Official Selection - Competition 2002 / Filament / Japan 2001
Tokujiro Sawada, the owner of a small photographic studio, lives in the imaginary town of Kouya. His wife left him ten years earlier for a younger man, and his two adult children aren’t thrilled by the fact that their father is a transvestite. The son is mixed up with a street gang and the daughter, once married to a mobster, has her own problems. This family appears to be on the brink of collapse....
The film unfolds in the imaginary town of Kouya where Tokujiro Sawada, the owner of a small photographic studio, lives with his two adult children. His 25-year-old son Kyota, nicknamed Filament, is a member of a street gang and is going nowhere fast. Filament’s sister Asumi, two years his senior, was once married to a member of Yakuza, the Japanese mob. She suffers from sleepwalking, and not even their father is spared an eccentricity. Nights he dresses up as a woman and hits the streets under a new identity. Ten years previously the mother of this odd family ran off with a younger man. But now she has returned, just at the moment when the family is heading for disaster. The son doesn’t want to forgive her, although he himself is going through rough times, and the daughter’s ex begins to threaten her. The father, till now only wanly looking on, must make a decision....

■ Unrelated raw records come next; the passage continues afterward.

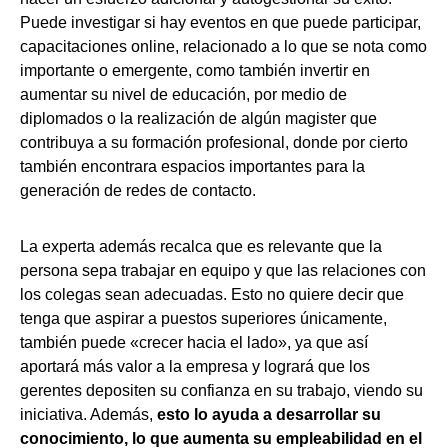
Puede investigar si hay eventos en que puede participar,
capacitaciones online, relacionado a lo que se nota como
importante o emergente, como también invertir en
aumentar su nivel de educación, por medio de
diplomados o la realización de algún magister que
contribuya a su formación profesional, donde por cierto
también encontrara espacios importantes para la
generación de redes de contacto.
La experta además recalca que es relevante que la
persona sepa trabajar en equipo y que las relaciones con
los colegas sean adecuadas. Esto no quiere decir que
tenga que aspirar a puestos superiores únicamente,
también puede «crecer hacia el lado», ya que así
aportará más valor a la empresa y logrará que los
gerentes depositen su confianza en su trabajo, viendo su
iniciativa. Además,
esto lo ayuda a desarrollar su
conocimiento, lo que aumenta su empleabilidad en el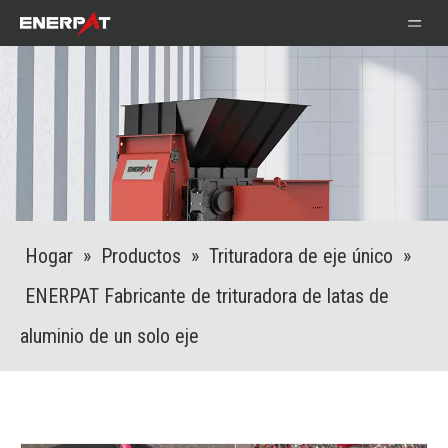
Hogar
»
Productos
»
Trituradora de eje único
»
ENERPAT Fabricante de trituradora de latas de
aluminio de un solo eje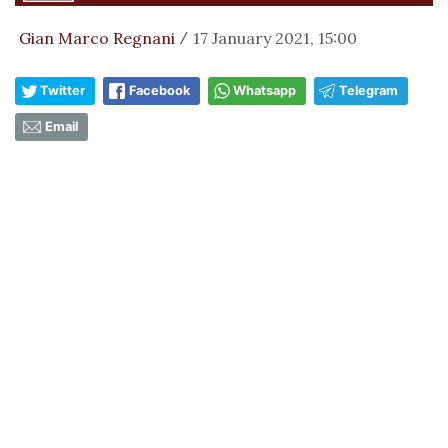
Gian Marco Regnani
17 January 2021, 15:00
/
Twitter
Facebook
Whatsapp
Telegram
Email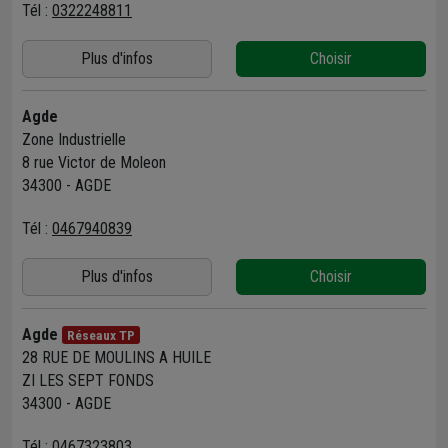
Tél :
0322248811
Plus d'infos
Choisir
Agde
Zone Industrielle
8 rue Victor de Moleon
34300 - AGDE
Tél :
0467940839
Plus d'infos
Choisir
Agde
Réseaux TP
28 RUE DE MOULINS A HUILE
ZI LES SEPT FONDS
34300 - AGDE
Tél :
0467323803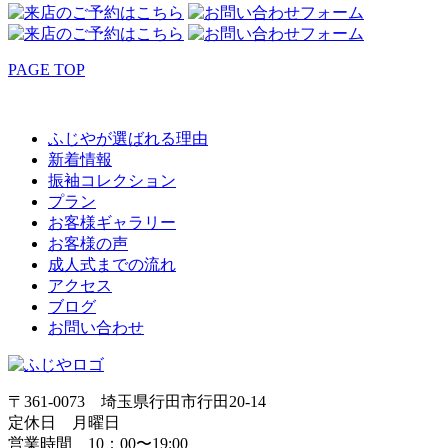
PAGE TOP
ふじやが選ばれる理由
新着情報
振袖コレクション
プラン
お客様ギャラリー
お客様の声
成人式までの流れ
アクセス
ブログ
お問い合わせ
〒361-0073 埼玉県行田市行田20-14
定休日 月曜日
営業時間 10：00〜19:00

108 min / Black & white, 35 mm
Director Jinsei Tsuji
/ Screenplay Jinsei Tsuji
/ Dir. of Photography Takahiro Tsutai
/ Music Jinsei Tsuji
/ Editor Shuichi Kakesu
/ Producer Shin Yoneyama, Akira Yamamoto
/ Production Matsushita Agency Corporation
/ Cast Takao Osawa, Haruka Igawa, Yasumasa Morimura, Yun Murakami
The director (b. 1959) uses the name Jinsei Tsuji mainly when engaged as a writer, poet and singer, but he also takes the name Hitonari Tsuji when composing, photographing and directing. His novels Pianissimo, Hahanaru nagi to chichinaru shike, Anti-noise, Kaikyou no hikari and Hakubutsu have won numerous Japanese literary awards. His film Sennen-Tabito (1999) won the International Critics’ Prize at the Venice IFF and Hotoke (2000) was presented at the Berlinale and at the Asian Film Festival of Deauville.